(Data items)
____________
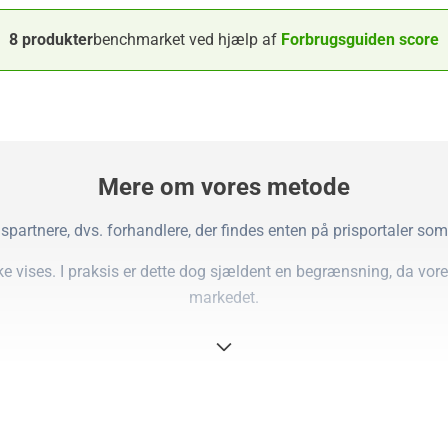
8 produkter
benchmarket ved hjælp af
Forbrugsguiden score
Mere om vores metode
spartnere, dvs. forhandlere, der findes enten på prisportaler so
kke vises. I praksis er dette dog sjældent en begrænsning, da vor
markedet.
 vi kalder en Forbrugsguiden-score, som er summen af pointene i
titativ analyse af, hvilke produkter der tilbyder mest valuta for 
 kan bedømmes ud fra objektive data og scorer, og derfor supple
nder analyse af produktets styrker, svagheder og overordnede eg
____________
**YOUR INSTRUCTIONS**
Please write out, exactly as they appear above, only the lines in the stretch from the line with "Mere om vores metode" through the line with "kan bedømmes ud".

**COMPLETED EXERCISE**
Mere om vores metode
spartnere, dvs. forhandlere, der findes enten på prisportaler so
kke vises. I praksis er dette dog sjældent en begrænsning, da vor
markedet.
 vi kalder en Forbrugsguiden-score, som er summen af pointene i
titativ analyse af, hvilke produkter der tilbyder mest valuta for 
 kan bedømmes ud fra objektive data og scorer, og derfor supple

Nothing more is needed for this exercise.